For details on the approved budget items, see the Senate Finance presentation to the Behavioral Health Commission here Overview of Behavioral Health Funding HB 29 and HB 30 and the Department of Behavioral Health overview here 2022 General Assembly Conference Summary of Actions.

A few highlights:

Full funding for STEP Virginia to finish the multi-year plan to expand our local public mental health system,
More Permanent Supportive Housing units to relieve the backlog in state hospital discharges,
Increases in Medicaid insurance payment rates to attract more service providers, including Peer Recovery Specialists,
A few Regional Crisis Receiving Centers to serve individuals in short term community facilities and free up hospital beds.
10 more psychiatric residency slots, nursing scholarships and paid clinical supervision to shore up our disappearing behavioral health workforce.
New behavioral health positions for every local and regional jail.

School-Based Mental Health Integration Pilot – Puts in $2.5 million for a pilot, reduced from the proposed $10 million each year, for the state to provide grants to school divisions to contract for community–based mental health services for students, from either public or private community-based providers. This gives flexibility for schools to meet student needs that are beyond the scope of school personnel. The pilot program will report back with their results.

Increase Rates for Psychiatric Residential Treatment Facilities – sets a new minimum and maximum per day payment rate for psychiatric residential treatment facilities. The goal is to avoid hospitalization for children, and allow the vast majority of Virginia children to be placed with in-state providers, instead of being sent out of state due to cost limitations. The final amount is an improvement but still not what is needed to avoid out-of-state placements.

Continuation of 12.5 % Medicaid Payment Rate Increase for Most Home and Community Based Services –Continues the temporary 12.5% increase made in 2021 for most Medicaid home and community based providers

Medicaid Peer and Family Support Rate Increase – Doubles the Medicaid payment rates for certified peer recovery and family support services.
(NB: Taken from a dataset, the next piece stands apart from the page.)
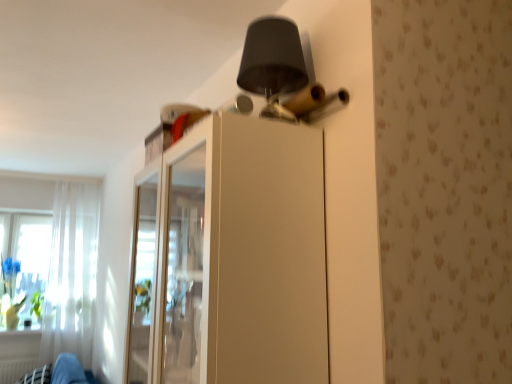
Identify the location of black fabric swivel chair at lower left. (60, 373).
Current rates are so low that few, if any, community services boards can afford to bill for reimbursement for these services.
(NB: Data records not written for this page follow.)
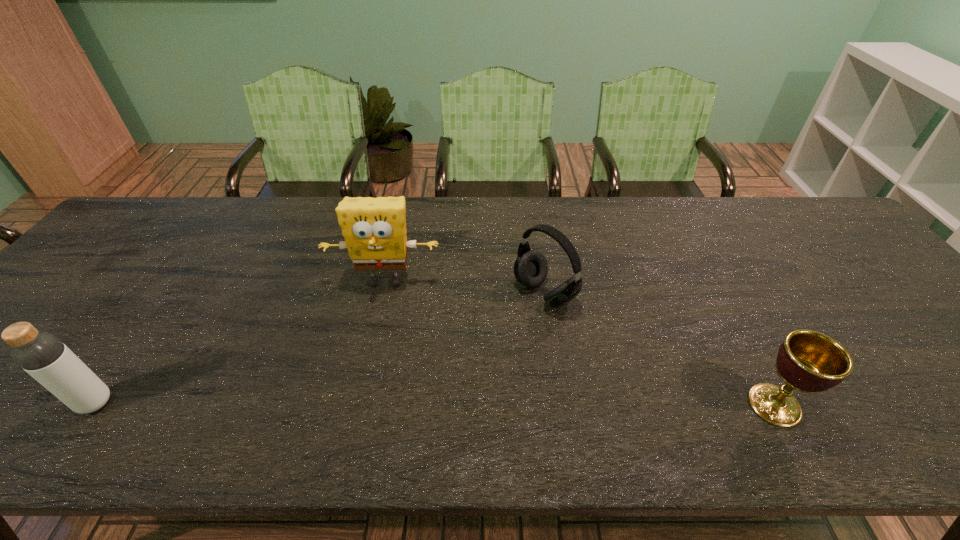
Where is `free space between the rightmost object and the leftmost object`? This screenshot has width=960, height=540. free space between the rightmost object and the leftmost object is located at coordinates (x=435, y=404).

Image resolution: width=960 pixels, height=540 pixels. What are the coordinates of `empty space that is in between the headset and the leftmost object` in the screenshot? It's located at (321, 348).

The height and width of the screenshot is (540, 960). What are the coordinates of `free space between the bottle and the chalice` in the screenshot? It's located at (435, 404).

Locate an element on the screen. Image resolution: width=960 pixels, height=540 pixels. free spot between the sponge and the headset is located at coordinates (465, 287).

Identify the location of free space that is in between the chalice and the second object from right to left. This screenshot has width=960, height=540. (660, 349).

The width and height of the screenshot is (960, 540). Identify the location of vacant area that lies between the rightmost object and the leftmost object. (435, 404).

You are a GUI agent. You are given a task and a screenshot of the screen. Output one action in this format:
    pyautogui.click(x=<x>, y=<y>)
    Task: Click on the free area in between the sponge and the bottle
    
    Given the screenshot: What is the action you would take?
    pyautogui.click(x=240, y=342)

Point out which object is positioned as the second nearest to the headset. Please provide its 2D coordinates. Your answer should be formatted as a tuple, i.e. [(x, y)], where the tuple contains the x and y coordinates of a point satisfying the conditions above.

[(808, 361)]

At what (x,y) coordinates should I click in order to perform the action: click on object that is the closest to the rightmost object. Please return your answer as a coordinate pair (x, y). The image size is (960, 540). Looking at the image, I should click on (530, 268).

This screenshot has height=540, width=960. In order to click on free spot that satisfies the following two spatial constraints: 1. on the back side of the second object from right to left; 2. on the left side of the bottle in this screenshot , I will do (x=172, y=293).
Increase the Mental Health Workforce Pipeline –$3 million for a mental health workforce pilot at colleges in Virginia to fund costs of clinical supervision for masters level students in social work and counseling to get licensed. It also expands mental health services to students on campus. The Virginia Health Care Foundation will consult with the State Council on Higher Education to implement the pilot.
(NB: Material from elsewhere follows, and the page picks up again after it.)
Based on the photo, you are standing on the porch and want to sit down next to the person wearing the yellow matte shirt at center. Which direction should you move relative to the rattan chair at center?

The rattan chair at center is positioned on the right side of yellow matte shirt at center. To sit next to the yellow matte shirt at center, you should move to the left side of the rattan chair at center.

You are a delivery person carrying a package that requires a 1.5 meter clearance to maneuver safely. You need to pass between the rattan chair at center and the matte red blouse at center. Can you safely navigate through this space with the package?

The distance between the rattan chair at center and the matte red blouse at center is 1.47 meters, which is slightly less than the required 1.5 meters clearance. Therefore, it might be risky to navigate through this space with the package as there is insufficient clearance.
Add 10 Psychiatric Residency Slots – Adds a total of $1.2 million each year to fund new psychiatric residency slots using Medicaid supplemental payments.

Behavioral Health Loan Repayment Program (language only) – Expands eligibility for the loan forgiveness program sites to include stand-alone inpatient psychiatric facilities that serve uninsured or underserved communities.

Forensic Discharge Planning (language only) – Allows more jails and community services boards to provide discharge planning for individuals with a serious mental illness prior to release from jail. Funding “may also be used for emergency client assistance resources.”

Local and Regional Jails – Provides 125 new behavioral health case manager positions across every local and regional jail, as well as 127 partially-funded medical and treatment positions in each year to be allocated according to Compensation Board staffing standards, effective August 1, 2022.